◆ **WHAT THIS TASK INVOLVES**
From the post below about conservation conference videos, copy word for word the passage between "I have been" and "the list recently.", inclusive.
BEGIN EXCERPT PROVIDED
I have been re-viewing video streaming events like the one below and like those available from the Mountmaking Forum in DC last year (which I know are on the website!) with idea of getting inspiration for doing much the same for future PACCIN events. In the process I realized how very useful some of the information discussed there is - relative to other types of work that we do and more specifically how it echoes some of the discussion on the list recently.

So....if you haven’t seen them before you might want to check out these videos from the Getty Conservation Institutes website and the conference held there in May of 2009 - "Facing the Challenges of Panel Paintings Conservation: Trends, Treatments and Training" .

There are a bunch talks worth viewing but in particular I would recommend that you check out Merv Richard from the National Gallery presenting a paper called "Further Studies on the Benefits and Disadvanges of adding Silica Gel to Microclimate Packages for Panel Paintings". 
From a technicians point of view this talk is detail and material "rich" and includes not only the obvious discussion about silica gel but also discusses - marvelseal, hot melt adhesives, double stick adhesives etc…

Another good highly informative paper is presented just before Mervs by Laurent Sozzani form the Rijksmuseum in Amsterdam and is called "Update on Microclimate Vitrines" familiar materials discussed are synthetic felt for for use in paintings frames, polycarbonate corrugated material for backboards and the use of metal foil tapes.

Everything I have seen from this conference is interesting but some portions dealing with things like the build up of VOCs in micro climate environments over time may fall outside of the purview of many of us on this list. 
Anyway I hope that this is of interest to a few folks. 
Best regards, 

Ashley

----------
END EXCERPT PROVIDED
BEGIN ENTRIES SHOWN
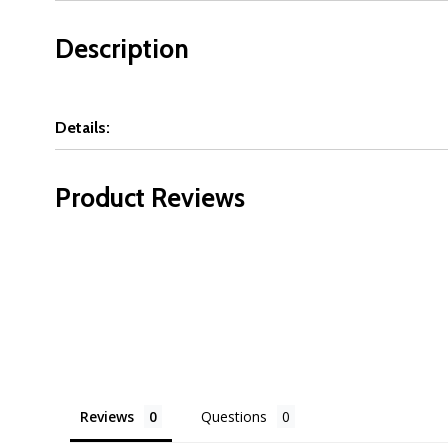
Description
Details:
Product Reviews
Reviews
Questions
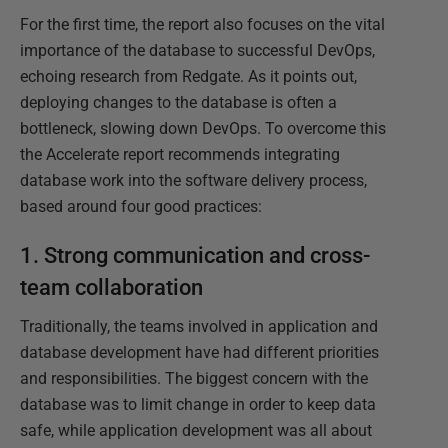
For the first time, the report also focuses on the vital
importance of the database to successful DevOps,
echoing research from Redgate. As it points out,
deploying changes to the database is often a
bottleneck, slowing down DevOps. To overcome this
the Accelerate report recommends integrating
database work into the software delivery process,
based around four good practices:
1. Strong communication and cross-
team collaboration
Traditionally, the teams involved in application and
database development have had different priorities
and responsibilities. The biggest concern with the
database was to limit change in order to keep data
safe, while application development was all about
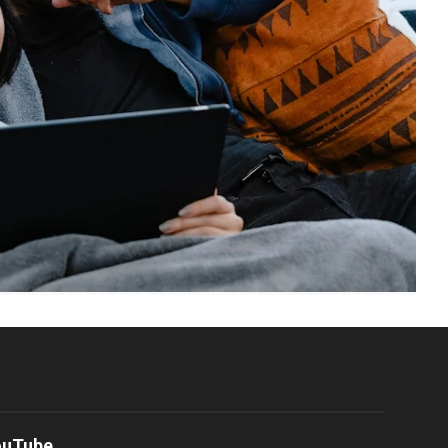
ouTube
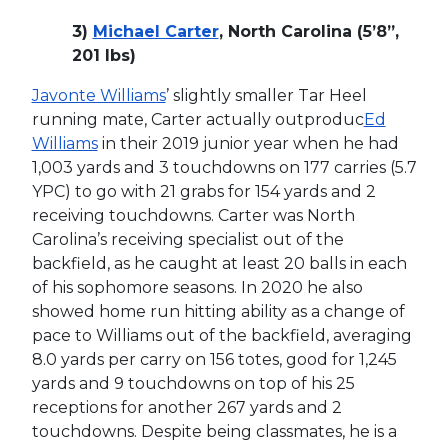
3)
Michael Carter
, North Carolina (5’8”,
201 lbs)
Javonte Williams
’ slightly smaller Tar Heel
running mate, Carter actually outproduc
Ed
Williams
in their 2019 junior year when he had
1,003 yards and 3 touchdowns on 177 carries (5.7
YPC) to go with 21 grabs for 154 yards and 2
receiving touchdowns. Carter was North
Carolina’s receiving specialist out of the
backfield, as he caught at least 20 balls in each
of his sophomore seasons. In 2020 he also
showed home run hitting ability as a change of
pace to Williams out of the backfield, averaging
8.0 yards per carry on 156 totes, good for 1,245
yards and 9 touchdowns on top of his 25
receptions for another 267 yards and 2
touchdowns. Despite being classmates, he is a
END ENTRIES SHOWN
BEGIN ENTRIES SHOWN
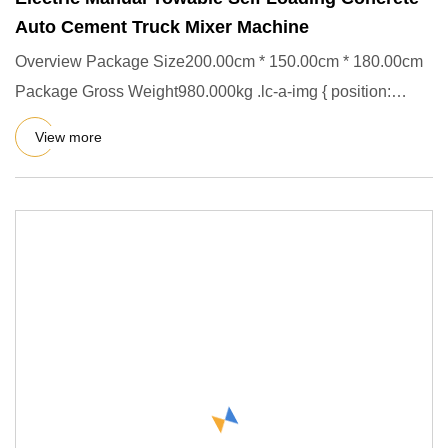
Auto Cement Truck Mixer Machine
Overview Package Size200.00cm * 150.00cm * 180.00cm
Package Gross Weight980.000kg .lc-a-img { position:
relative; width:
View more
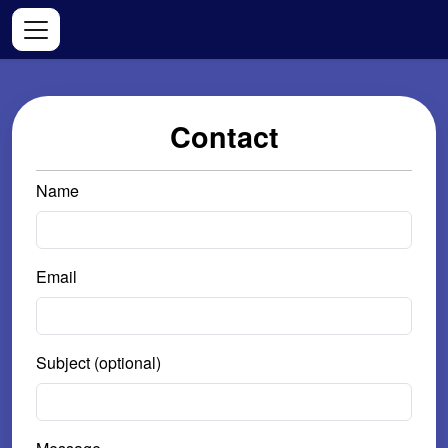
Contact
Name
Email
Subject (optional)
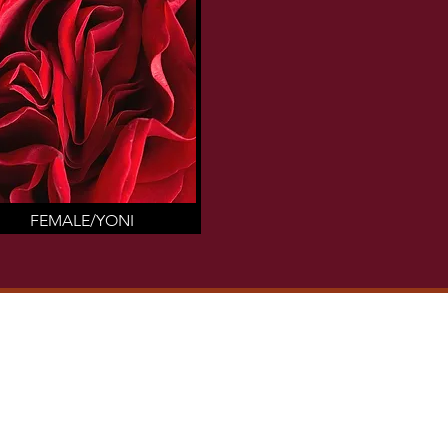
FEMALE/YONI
END ENTRIES SHOWN
◆ **TASK RESPONSE**
I have been re-viewing video streaming events like the one below and like those available from the Mountmaking Forum in DC last year (which I know are on the website!) with idea of getting inspiration for doing much the same for future PACCIN events. In the process I realized how very useful some of the information discussed there is - relative to other types of work that we do and more specifically how it echoes some of the discussion on the list recently.